Execution graph showing efficient port routing:

flowchart TD
    node0[Gen]
    node1[Stack]
    node2[RangeCompress]
    node3[Doppler]
    node0 --|data|--> node1
    node1 --|data|--> node2
    node0 -.reference_pulse.-> node2
    node2 --|data|--> node3
    node0 -.pulse_repetition_interval.-> node3

Notice how reference_pulse and pulse_repetition_interval bypass operations that don't need them!

Creating Custom Blocks

Blocks are just dataclasses with __call__ methods:

from dataclasses import dataclass
from sigexec import GraphData
import numpy as np

@dataclass
class MyProcessor:
    """Your custom processing block"""
    param1: float = 1.0
    param2: str = "default"
    
    def __call__(self, gdata: GraphData) -> GraphData:
        # Read input data
        input_data = gdata.data
        
        # Access metadata if needed
        config = gdata.metadata.get('config', {})
        
        # Process
        output_data = input_data * self.param1
        
        # Return new GraphData with results
        return GraphData(
            output_data,
            metadata={
                **gdata.metadata,
                'processed_with': self.param2
            }
        )

That's it! Use it in any graph:

graph = Graph("Custom")
graph.add(MyProcessor(param1=2.5, param2="advanced"), name="MyBlock")

Documentation

Key Concepts

GraphData

The standard data container that flows through operations. Has:

  • data: numpy array (the main signal/data)
  • metadata: dict of additional named ports (configs, timestamps, reference signals, etc.)

Ports

Named data fields in metadata. Operations declare which ports they use via:

  • Static analysis (AST inspection of function code)
  • Runtime detection (observing metadata access patterns)
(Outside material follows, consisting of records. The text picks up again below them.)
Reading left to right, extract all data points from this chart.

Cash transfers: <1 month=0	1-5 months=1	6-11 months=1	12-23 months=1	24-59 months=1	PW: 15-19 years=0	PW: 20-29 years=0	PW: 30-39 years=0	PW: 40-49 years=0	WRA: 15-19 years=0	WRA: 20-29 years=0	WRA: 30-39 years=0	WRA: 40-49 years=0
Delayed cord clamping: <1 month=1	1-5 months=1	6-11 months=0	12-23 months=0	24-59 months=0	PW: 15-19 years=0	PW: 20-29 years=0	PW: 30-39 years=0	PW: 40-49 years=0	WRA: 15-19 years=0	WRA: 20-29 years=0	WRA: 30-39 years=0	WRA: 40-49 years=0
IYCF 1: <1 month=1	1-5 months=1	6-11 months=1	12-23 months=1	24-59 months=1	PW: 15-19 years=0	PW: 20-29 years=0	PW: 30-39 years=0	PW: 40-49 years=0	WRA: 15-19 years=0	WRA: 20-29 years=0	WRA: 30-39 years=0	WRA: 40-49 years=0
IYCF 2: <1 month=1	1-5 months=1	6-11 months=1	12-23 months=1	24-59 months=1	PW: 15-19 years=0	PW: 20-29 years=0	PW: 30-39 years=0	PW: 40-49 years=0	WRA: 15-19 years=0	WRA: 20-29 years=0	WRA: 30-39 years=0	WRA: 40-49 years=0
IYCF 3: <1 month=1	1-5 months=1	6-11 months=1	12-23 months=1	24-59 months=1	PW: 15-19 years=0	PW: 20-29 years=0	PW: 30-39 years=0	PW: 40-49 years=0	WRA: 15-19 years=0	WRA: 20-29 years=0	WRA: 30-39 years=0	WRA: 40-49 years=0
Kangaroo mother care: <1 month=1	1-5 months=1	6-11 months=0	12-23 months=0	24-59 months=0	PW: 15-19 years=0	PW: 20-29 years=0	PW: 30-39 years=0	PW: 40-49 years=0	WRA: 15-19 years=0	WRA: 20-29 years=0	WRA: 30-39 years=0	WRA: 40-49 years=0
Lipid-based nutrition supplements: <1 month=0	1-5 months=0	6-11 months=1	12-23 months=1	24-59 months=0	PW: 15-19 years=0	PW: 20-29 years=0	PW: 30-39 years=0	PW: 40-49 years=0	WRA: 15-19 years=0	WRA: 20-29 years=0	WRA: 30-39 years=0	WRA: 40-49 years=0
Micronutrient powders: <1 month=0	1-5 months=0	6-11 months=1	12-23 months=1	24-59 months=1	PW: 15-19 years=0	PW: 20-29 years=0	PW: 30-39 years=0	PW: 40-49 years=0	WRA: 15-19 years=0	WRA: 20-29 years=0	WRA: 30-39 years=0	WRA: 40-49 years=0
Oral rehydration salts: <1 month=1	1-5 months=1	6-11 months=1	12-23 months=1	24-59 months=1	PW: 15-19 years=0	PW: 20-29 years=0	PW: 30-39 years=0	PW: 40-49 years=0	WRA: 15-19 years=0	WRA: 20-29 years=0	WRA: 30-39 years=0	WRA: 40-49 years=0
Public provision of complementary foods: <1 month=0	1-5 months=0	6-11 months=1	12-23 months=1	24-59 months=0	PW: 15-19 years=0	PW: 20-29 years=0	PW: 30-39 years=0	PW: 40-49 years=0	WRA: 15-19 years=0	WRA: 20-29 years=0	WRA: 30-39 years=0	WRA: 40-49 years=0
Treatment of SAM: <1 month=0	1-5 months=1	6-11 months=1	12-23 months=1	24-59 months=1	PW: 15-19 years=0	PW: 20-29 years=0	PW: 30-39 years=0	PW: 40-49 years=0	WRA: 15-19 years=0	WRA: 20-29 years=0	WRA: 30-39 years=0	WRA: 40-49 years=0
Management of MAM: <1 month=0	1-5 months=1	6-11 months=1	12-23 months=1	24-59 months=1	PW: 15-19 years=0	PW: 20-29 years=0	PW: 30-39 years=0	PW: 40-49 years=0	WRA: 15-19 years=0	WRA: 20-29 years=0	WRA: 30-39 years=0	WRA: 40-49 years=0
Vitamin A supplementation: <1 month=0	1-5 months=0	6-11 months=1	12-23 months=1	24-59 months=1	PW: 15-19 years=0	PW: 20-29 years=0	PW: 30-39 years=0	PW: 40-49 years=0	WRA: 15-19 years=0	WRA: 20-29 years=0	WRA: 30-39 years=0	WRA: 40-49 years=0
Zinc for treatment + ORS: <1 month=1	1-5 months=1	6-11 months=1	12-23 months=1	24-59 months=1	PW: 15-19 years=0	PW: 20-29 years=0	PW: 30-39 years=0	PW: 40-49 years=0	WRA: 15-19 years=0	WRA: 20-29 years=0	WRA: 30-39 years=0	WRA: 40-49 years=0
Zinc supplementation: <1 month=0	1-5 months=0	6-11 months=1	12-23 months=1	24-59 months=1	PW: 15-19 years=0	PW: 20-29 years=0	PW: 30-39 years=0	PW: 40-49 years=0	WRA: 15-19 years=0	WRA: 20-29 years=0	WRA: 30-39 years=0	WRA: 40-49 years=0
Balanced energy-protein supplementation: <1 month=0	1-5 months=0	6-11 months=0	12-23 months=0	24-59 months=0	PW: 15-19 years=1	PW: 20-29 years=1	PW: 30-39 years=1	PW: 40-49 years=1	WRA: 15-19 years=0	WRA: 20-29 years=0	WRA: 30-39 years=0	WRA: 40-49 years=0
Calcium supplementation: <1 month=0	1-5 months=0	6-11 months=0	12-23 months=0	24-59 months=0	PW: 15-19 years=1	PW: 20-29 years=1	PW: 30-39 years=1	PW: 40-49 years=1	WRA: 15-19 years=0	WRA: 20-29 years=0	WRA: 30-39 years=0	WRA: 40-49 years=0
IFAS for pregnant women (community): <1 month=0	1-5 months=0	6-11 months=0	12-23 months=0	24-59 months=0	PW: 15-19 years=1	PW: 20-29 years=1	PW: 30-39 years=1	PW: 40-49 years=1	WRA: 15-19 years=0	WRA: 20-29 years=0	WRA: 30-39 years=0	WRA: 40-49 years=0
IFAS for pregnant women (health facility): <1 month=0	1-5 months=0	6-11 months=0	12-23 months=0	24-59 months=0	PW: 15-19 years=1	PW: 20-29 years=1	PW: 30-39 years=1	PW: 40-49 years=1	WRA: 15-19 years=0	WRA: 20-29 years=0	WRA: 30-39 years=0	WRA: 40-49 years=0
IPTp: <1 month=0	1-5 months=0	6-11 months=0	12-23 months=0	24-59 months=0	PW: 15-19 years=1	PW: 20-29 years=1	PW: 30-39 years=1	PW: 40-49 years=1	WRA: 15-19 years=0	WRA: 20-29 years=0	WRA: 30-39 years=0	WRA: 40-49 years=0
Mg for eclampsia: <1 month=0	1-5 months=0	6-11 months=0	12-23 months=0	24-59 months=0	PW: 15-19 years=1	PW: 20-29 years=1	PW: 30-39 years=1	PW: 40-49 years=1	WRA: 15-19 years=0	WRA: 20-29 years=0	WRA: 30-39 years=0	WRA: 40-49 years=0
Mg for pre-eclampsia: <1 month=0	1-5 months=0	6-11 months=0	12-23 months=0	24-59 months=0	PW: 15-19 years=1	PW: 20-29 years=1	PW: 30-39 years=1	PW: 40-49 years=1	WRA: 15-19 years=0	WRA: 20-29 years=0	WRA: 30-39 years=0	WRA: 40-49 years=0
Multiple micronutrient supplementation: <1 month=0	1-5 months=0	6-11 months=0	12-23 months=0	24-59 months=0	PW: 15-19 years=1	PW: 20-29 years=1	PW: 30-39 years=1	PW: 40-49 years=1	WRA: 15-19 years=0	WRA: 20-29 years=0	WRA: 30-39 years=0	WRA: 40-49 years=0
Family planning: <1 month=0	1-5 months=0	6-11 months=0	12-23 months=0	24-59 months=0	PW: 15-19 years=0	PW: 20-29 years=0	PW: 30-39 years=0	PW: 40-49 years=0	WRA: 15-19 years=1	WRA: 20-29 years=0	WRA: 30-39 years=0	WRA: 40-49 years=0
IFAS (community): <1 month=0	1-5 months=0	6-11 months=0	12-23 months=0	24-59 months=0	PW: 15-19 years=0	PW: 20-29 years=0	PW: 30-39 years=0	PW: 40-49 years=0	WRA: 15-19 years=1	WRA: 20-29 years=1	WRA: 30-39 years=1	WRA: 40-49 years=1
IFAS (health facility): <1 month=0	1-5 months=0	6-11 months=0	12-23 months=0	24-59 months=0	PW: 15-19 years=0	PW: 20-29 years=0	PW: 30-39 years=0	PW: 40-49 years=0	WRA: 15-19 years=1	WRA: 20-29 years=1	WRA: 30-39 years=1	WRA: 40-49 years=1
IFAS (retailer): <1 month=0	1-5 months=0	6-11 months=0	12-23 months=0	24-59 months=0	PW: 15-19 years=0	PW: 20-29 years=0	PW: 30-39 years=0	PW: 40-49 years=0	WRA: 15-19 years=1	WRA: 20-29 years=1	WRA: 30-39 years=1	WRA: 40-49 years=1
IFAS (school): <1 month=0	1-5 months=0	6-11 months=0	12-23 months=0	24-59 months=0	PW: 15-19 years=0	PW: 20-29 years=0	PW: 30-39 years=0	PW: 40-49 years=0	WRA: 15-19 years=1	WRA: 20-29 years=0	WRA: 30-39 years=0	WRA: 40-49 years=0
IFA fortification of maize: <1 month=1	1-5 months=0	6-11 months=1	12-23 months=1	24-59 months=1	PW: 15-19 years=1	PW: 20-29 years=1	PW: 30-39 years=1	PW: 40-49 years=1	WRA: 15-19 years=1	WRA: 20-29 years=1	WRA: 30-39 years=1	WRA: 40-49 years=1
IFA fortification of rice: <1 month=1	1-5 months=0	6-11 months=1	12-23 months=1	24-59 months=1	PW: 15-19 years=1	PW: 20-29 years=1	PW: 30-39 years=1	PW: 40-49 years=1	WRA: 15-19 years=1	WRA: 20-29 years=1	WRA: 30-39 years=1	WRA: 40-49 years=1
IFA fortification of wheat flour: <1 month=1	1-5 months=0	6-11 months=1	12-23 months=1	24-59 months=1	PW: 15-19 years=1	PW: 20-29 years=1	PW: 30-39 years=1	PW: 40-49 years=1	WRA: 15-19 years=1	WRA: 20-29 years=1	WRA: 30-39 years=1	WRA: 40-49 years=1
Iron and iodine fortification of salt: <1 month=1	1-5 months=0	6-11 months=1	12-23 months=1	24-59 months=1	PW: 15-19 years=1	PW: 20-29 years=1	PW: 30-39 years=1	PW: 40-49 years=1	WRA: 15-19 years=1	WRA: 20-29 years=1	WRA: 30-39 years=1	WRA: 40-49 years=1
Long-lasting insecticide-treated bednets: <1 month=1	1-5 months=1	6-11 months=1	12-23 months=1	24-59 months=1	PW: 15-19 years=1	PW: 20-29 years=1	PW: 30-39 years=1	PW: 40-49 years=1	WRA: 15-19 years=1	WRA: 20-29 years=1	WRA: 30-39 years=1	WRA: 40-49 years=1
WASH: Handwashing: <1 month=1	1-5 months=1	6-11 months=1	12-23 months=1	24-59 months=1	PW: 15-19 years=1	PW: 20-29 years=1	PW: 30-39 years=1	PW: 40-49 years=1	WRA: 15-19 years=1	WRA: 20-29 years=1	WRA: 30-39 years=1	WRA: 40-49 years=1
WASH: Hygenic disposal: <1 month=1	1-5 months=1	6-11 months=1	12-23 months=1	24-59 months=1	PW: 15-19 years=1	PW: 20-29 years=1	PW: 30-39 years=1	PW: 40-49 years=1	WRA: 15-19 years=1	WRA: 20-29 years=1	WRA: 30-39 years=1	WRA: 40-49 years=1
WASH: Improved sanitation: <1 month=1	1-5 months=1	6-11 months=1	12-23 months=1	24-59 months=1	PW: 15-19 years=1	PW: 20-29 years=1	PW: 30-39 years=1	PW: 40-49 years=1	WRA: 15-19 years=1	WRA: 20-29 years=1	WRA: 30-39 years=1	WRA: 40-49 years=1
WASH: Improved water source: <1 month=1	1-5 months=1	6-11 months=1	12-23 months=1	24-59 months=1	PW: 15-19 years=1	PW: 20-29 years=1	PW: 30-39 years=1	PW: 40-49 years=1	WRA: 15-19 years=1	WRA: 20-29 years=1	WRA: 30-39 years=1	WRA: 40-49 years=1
This enables automatic optimization - ports flow directly from producer to consumer, bypassing intermediate operations.

Visualization

  • Solid lines (-->) show direct flow between adjacent operations
  • Dotted lines (-.->) show bypass connections where ports skip operations
  • Rectangles [Name] show regular operations
  • Hexagons {{Name}} show operations with parameter variants

Requirements

  • Python >= 3.7
  • numpy >= 1.20.0
  • scipy >= 1.7.0
  • matplotlib >= 3.3.0
  • plotly >= 5.0.0

License

MIT License - see LICENSE file for details.

Contributing

Contributions welcome! Please feel free to submit a Pull Request.